The Cathar end of the Red Book

The Red Book is, above all else, an intimate diary. We will encounter problems when we try to solve the mess of symbols and codes and alchemy. This is due to the simple fact that no one can remove the shell and dissect the body that held this alien mind. Furthermore, this mind was one of the best examples of the etheric universe.

Within these pages , Jung explored his own psyche and his relationships with his subconscious. All within an extensive architecture where he, of course, was the privileged explorer. He used the psychonautical technique to give each individual side its form, using active performances he obtained through meditation, where he could allow images to flow freely. Those who stayed the longest made the journey from Jung’s mind to illustrations and descriptions in his red book.

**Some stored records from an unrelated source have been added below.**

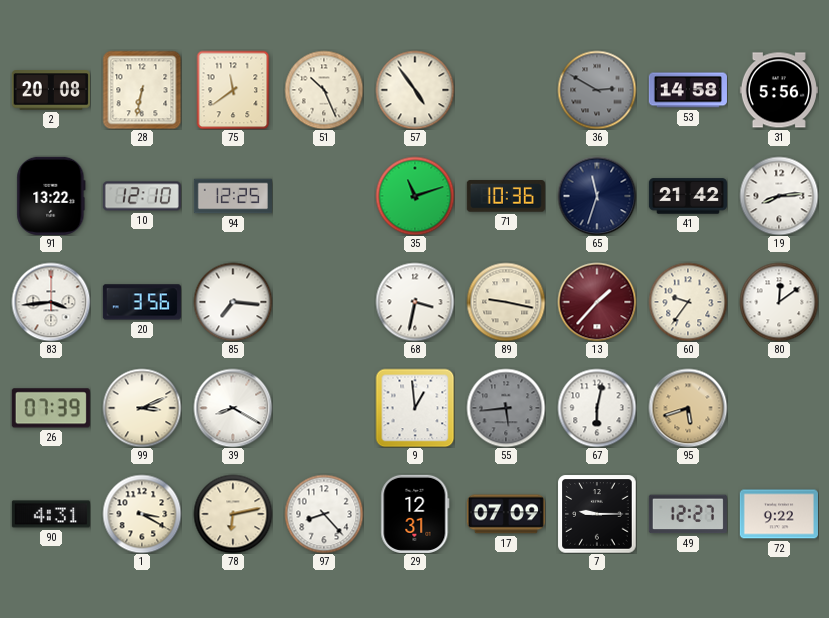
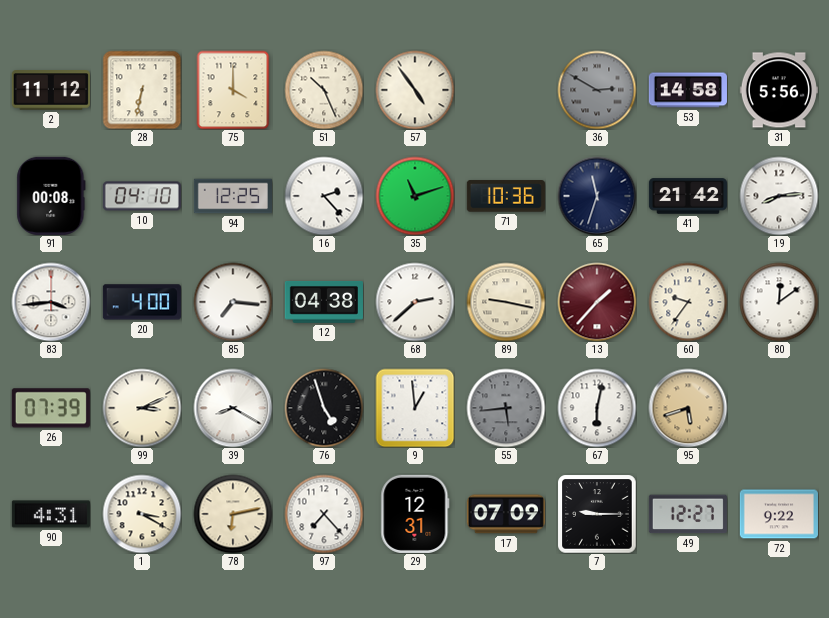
2: 20:08 -> 11:12
75: 11:39 -> 4:00
91: 13:22 -> 00:08
10: 12:10 -> 04:10
16: none -> 2:23
20: 3:56 -> 4:00
12: none -> 04:38
68: 3:32 -> 2:38
76: none -> 4:57
97: 8:23 -> 7:23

This is how all the archetypes that would eventually be developed arose. His more turbulent worlds also come out at times. As the shadow we often do not recognize as our own, but which still shows us the form of our true selves.

A staircase to the stars

The Red Book and its real purpose

A curious and wonderful thing happened during the publication of the Red Book in 2009 . Many of Jung’s former patients testified. These people understood the real purpose of this book.

While some shake their heads over this literary sea, filled with trees of wisdom, reptilian brains, starving dragons and kundalini snakes, others remember a piece of advice Dr. Jung had often given:

A wise piece of advice from a great teacher. His shadow and intellectual heritage delight us and still amaze us today.